*文本节选*
计算机科学与探索 ›› 2016, Vol. 10 ›› Issue (9): 1211-1220.DOI: 10.3778/j.issn.1673-9418.1509021

• 学术研究 • 上一篇    下一篇

大数据系统开发中的构件自动选型与参数配置

钟  雨+,邱明明,黄向东   

  1. 清华大学 软件学院,北京 100084
  • 出版日期:2016-09-01 发布日期:2016-09-05

Automatic Component Selection and Parameter Configuration in Development of Big Data System

ZHONG Yu+, QIU Mingming, HUANG Xiangdong   

  1. School of Software, Tsinghua University, Beijing 100084, China
  • Online:2016-09-01 Published:2016-09-05

摘要: 大数据应用系统包含数据的采集、存储、分析、挖掘、可视化等多个技术环节,各个环节都存在多种解决方案,涉及到的各类系统有数百种之多,且系统配置较为复杂,这给企业的大数据应用系统构建带来了极大的挑战。针对大数据应用系统开发中构件选型的难题,通过建立规范化的需求指标,并采用决策树模型实现了大数据构件的自动选型。从几个主流的分布式存储系统出发,以Cassandra为例,利用多元回归拟合的方法针对硬件参数建立相应的性能模型,将用户需求作为输入,利用性能模型进行系统硬件参数配置;通过研究系统原理、架构、特点及应用场景,构建软件参数配置知识库指导软件参数的配置,从而解决了大数据系统开发中的构件自动选型和参数配置问题。

*所给记录*
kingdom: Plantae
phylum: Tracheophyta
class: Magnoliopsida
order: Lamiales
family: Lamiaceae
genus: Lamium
--
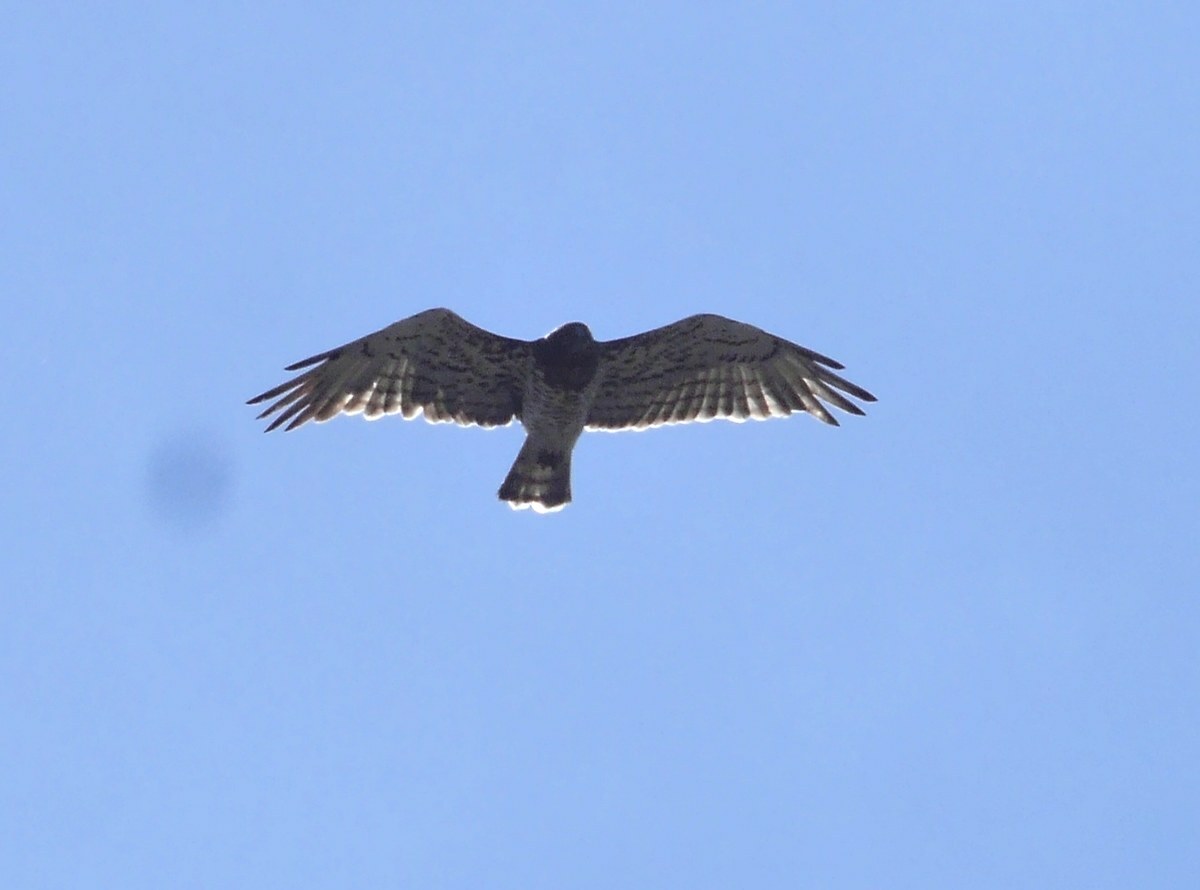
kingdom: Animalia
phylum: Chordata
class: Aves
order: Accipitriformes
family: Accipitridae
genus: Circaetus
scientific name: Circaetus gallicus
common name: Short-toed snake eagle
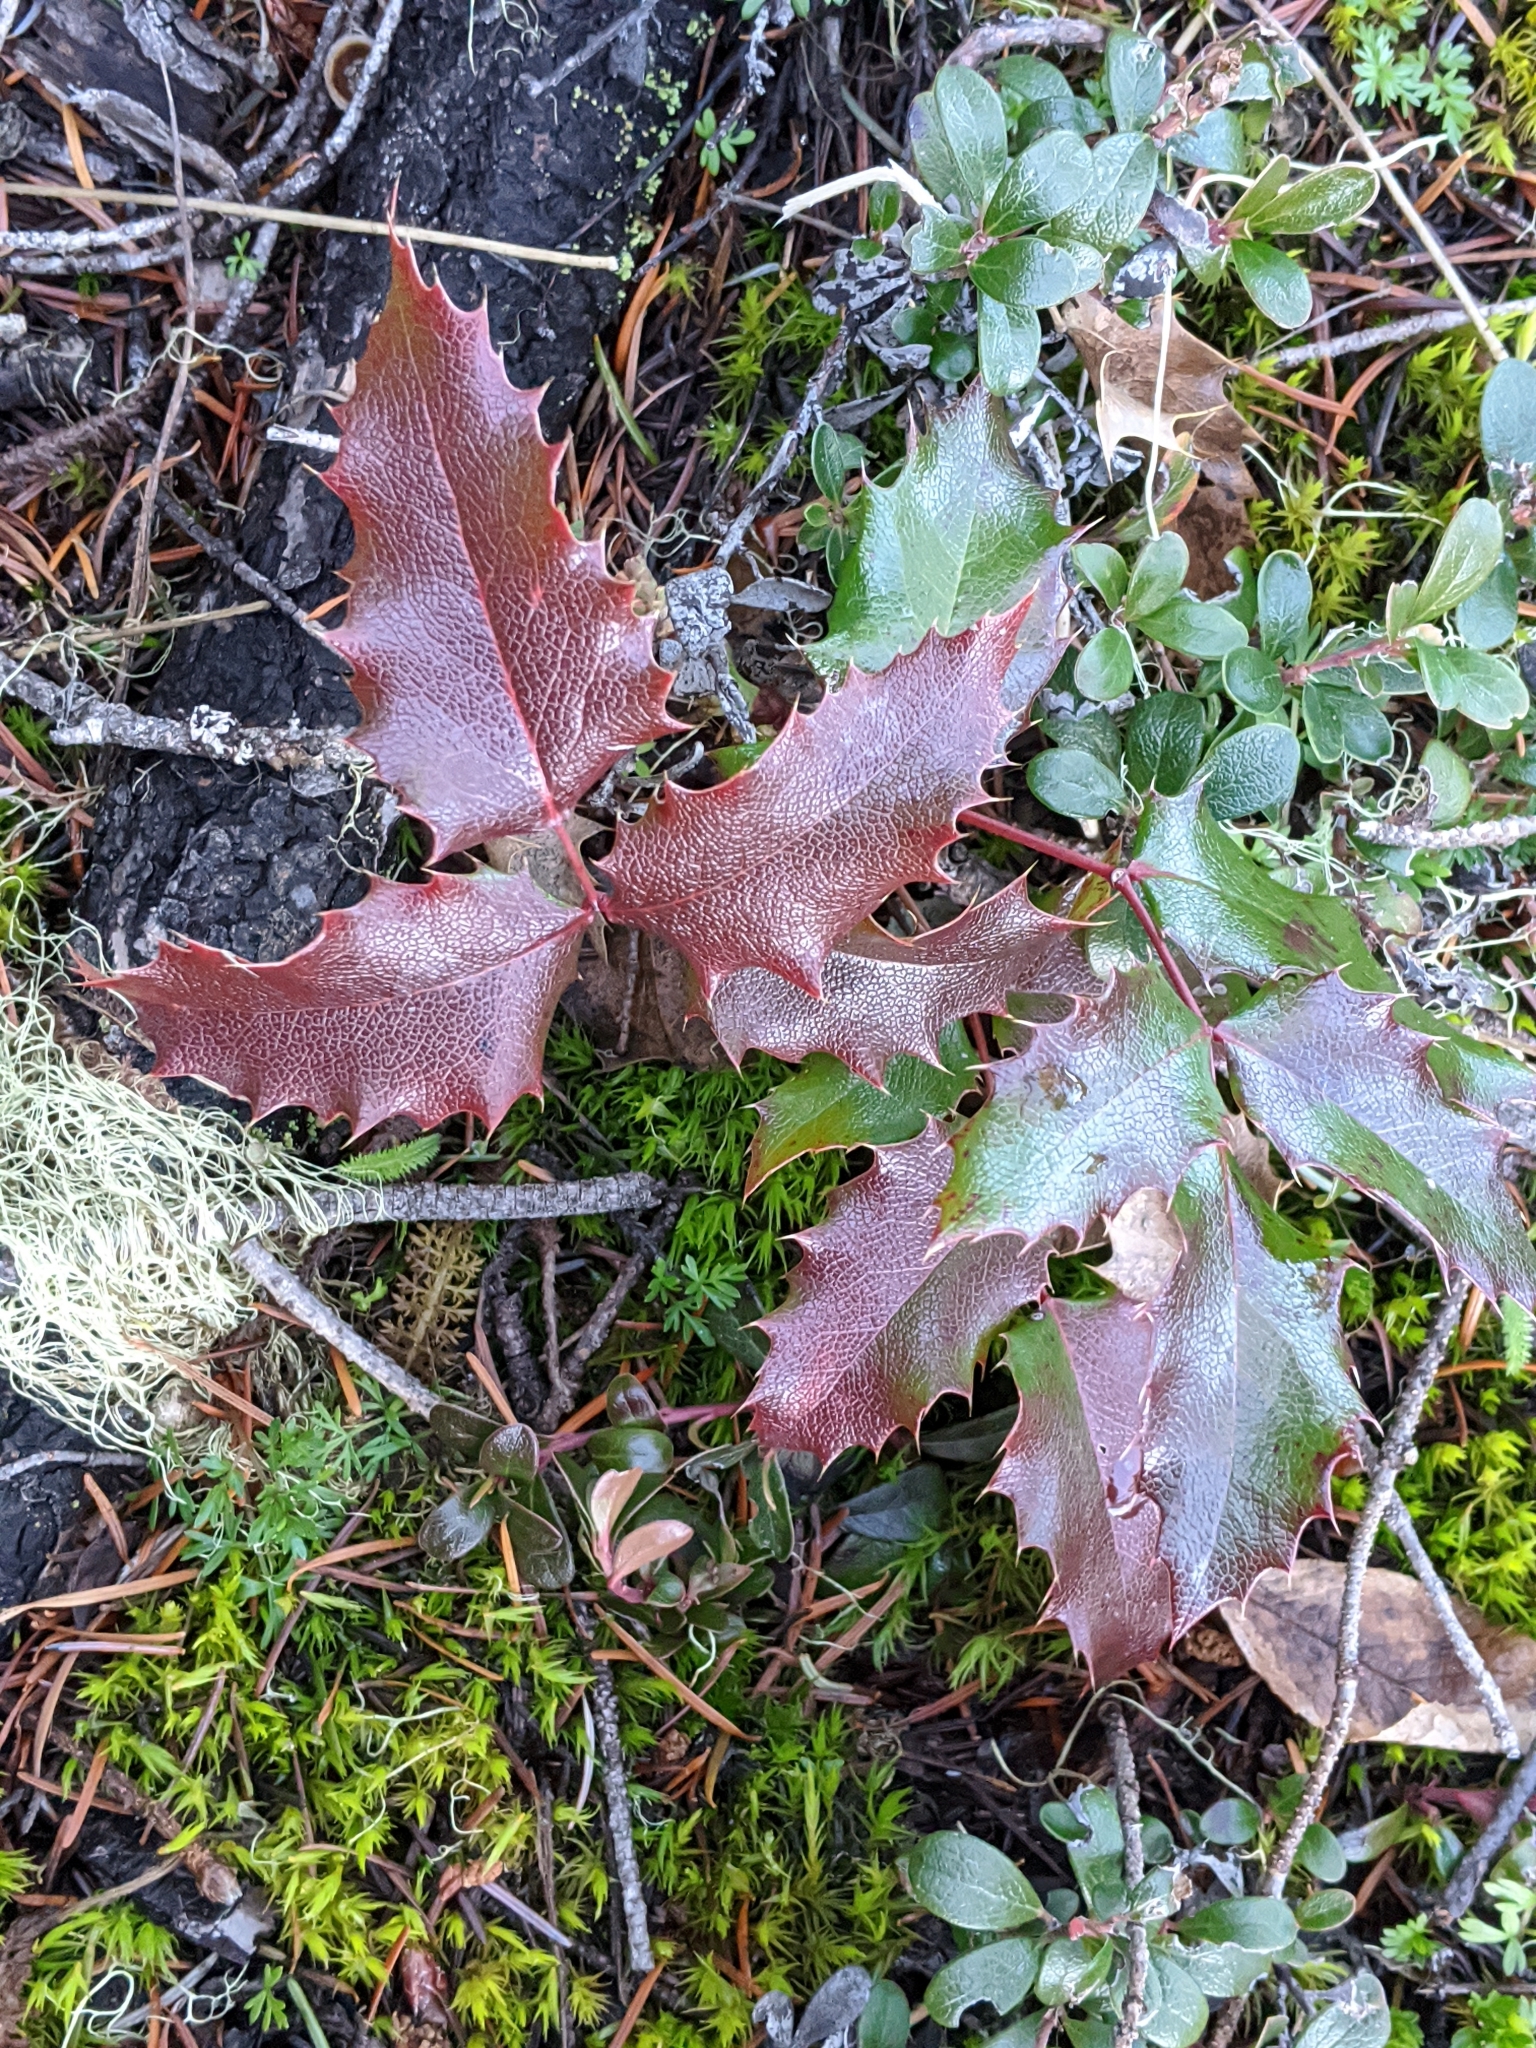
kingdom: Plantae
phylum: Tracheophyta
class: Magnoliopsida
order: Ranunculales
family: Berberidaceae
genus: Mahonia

*任务目标 A*
在讲大数据系统构件选型的文本中，针对硬件参数建立性能模型时以哪个分布式存储系统为例？
*任务目标 B*
请把记录中从含有“kingdom: Animalia”的那一行到含有“genus: Mahonia”的那一行重新写出，将其中的“family”替换为“科”，其余内容保持不变，图片不要写进答案。
这段文本与这些记录之间没有任何关联。

*参考答案 A*
以Cassandra为例。

*参考答案 B*
kingdom: Animalia
phylum: Chordata
class: Aves
order: Accipitriformes
科: Accipitridae
genus: Circaetus
scientific name: Circaetus gallicus
common name: Short-toed snake eagle
kingdom: Plantae
phylum: Tracheophyta
class: Magnoliopsida
order: Ranunculales
科: Berberidaceae
genus: Mahonia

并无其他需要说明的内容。